2026-03-13 コメント投稿する ▼
坂本予算委員長の解任決議案を否決、野党4党が提出、与党が予算案を強行採決へ、審議時間は大幅短縮
衆議院は2026年3月13日の本会議で、衆院予算委員会の坂本哲志委員長に対する解任決議案を与党の反対多数で否決しました。解任決議案は中道改革連合、参政、チームみらい、共産の野党4党が12日夜に共同提出していました。坂本委員長が職権を連発して予算審議を強引に進めたことへの抗議です。与党は年度内成立を目指して審議を加速させており、13日中に予算案を衆院通過させる見通しです。
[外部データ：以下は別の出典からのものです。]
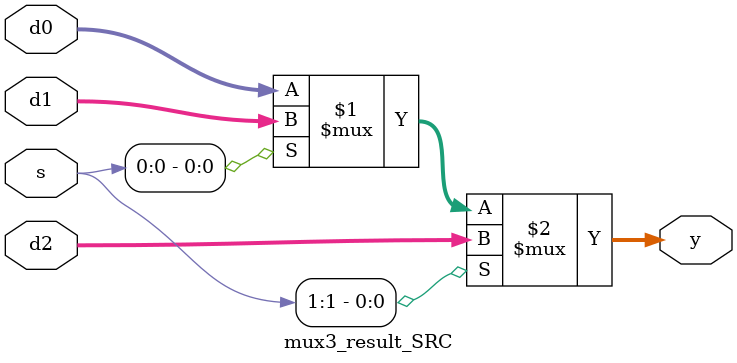
<source format=sv>
 module mux3_result_SRC #(parameter WIDTH = 8)
                     (input    logic [WIDTH-1:0] d0, d1, d2,
                        input    logic [1:0]             s,
                        output logic [WIDTH-1:0] y);
     assign y = s[1] ? d2 : (s[0] ? d1 : d0);
 endmodule
</source>
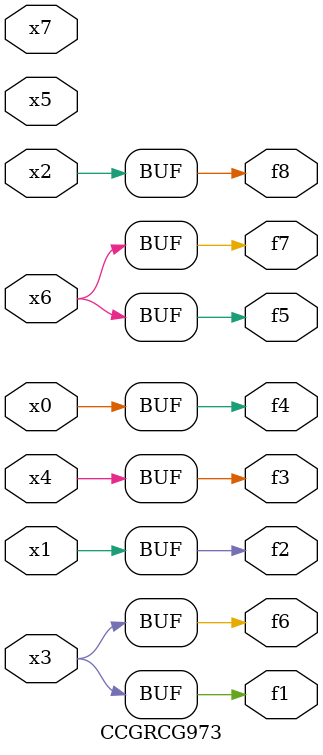
<source format=v>
module CCGRCG973(
	input x0, x1, x2, x3, x4, x5, x6, x7,
	output f1, f2, f3, f4, f5, f6, f7, f8
);
	assign f1 = x3;
	assign f2 = x1;
	assign f3 = x4;
	assign f4 = x0;
	assign f5 = x6;
	assign f6 = x3;
	assign f7 = x6;
	assign f8 = x2;
endmodule

</source>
坂本委員長は12日の理事会で、13日に2026年度予算案の締めくくり質疑や討論、採決を行うことを職権で決めました。野党側は「独善的な運営は断じて容認できない」と強く反発し、理事会を欠席しました。解任決議案では、坂本委員長が委員会運営で野党の主張に反して職権を連発したと指摘し、「合理的理由もない年度内成立を最優先させた」と批判しています。
「強引に予算審議を打ち切った」
「極めて乱暴な国会審議だ」
与党の強硬姿勢と野党の反発
高市早苗総理は2026年度予算案を3月末までに成立させるよう自民党幹部に指示しています。自民党は衆院通過の期限を13日と設定し、月末までに予算案を参院で可決、成立させる日程から逆算して方針を決めています。与党は予算成立が遅れれば新年度の国民生活に支障をきたすとして、25年度内の成立を訴えてきました。
衆院予算委は13日午後、総理と全閣僚が出席して締めくくり質疑を実施し、予算案を可決します。高市総理は質疑で「全ては国民の安心のためという思いは与野党共通だ」と述べ、年度内成立に理解を求めました。予算案は衆院本会議に緊急上程され、13日夜に衆院を通過する見通しです。
木原稔官房長官は13日の記者会見で26年度予算案について「政府としては国民生活に支障が生じさせることがないように、野党にも協力をお願いしつつ、年度内に成立させていただけるよう国会での審議に誠実に対応していきたい」と話しました。
一方、中道改革連合の小川淳也代表は13日の記者会見で「極めて乱暴な国会審議の進行に抗議する」と批判しました。野党側は審議が不十分だとして、与党の強硬姿勢に反発を強めています。
審議時間の大幅短縮
与党は予算委員長らが審議を短縮し、野党の合意を得ないまま職権を使って進行を急ぐ場面が目立ちました。13日に予算案が衆院を通過すれば、審議時間は2025年の92時間に比べて大幅に減ることになります。
12日の衆院予算委では、高市総理が出席して集中審議を開きました。与党側が午前の質疑を終えて休憩に入った後、13日の日程を協議する理事会を開こうとしましたが、野党が反発し、午後の再開が遅れました。審議が1時間ほど中断する事態になりました。理事会の開催で与野党が折り合わず、1時間以上中断する異例の展開となりました。
坂本委員長は12日、国会内で記者団の取材に応じ、13日に予算案を採決すると職権で決めたことについて「できる限り予算を年度内に成立させなければいけないという思いに間違いはない。私自身の判断は妥当だと思っている」と正当性を強調しました。坂本委員長は巨大与党を背景に、審議日程などを与野党合意によらず委員長職権で決定することが度々ありました。
坂本委員長はさらに「短い時間でできるだけ充実した予算審議にする一方、年度内成立を目指すのが私の責務だ」と強調しました。イラン情勢や原油価格高騰などを挙げ「世界情勢が不安定化している中で、早急に予算を成立させるべきだという考えで採決を決めた」と述べました。
参院での審議は不透明
2026年度予算案は一般会計の総額が122兆3092億円と2025年度の当初予算をおよそ7兆円上回り、物価高対策や防衛費の増加などで過去最高となります。衆院を通過した後は参院に送付され、参院での審議が始まります。
しかし、与党の過半数割れが続く参院での審議の行方は不透明です。野党は反発を強めており、与党の異例の早さで衆院審議を打ち切る姿勢に対して、参院でも厳しい姿勢で臨むことが予想されます。年度内成立を目指す高市総理の指示を踏まえた与党の強硬姿勢が、かえって参院での審議を難航させる可能性があります。
与党は国民生活に支障をきたさないよう年度内成立を訴えていますが、野党との対立が深まる中で、参院での円滑な審議が実現できるかが焦点となります。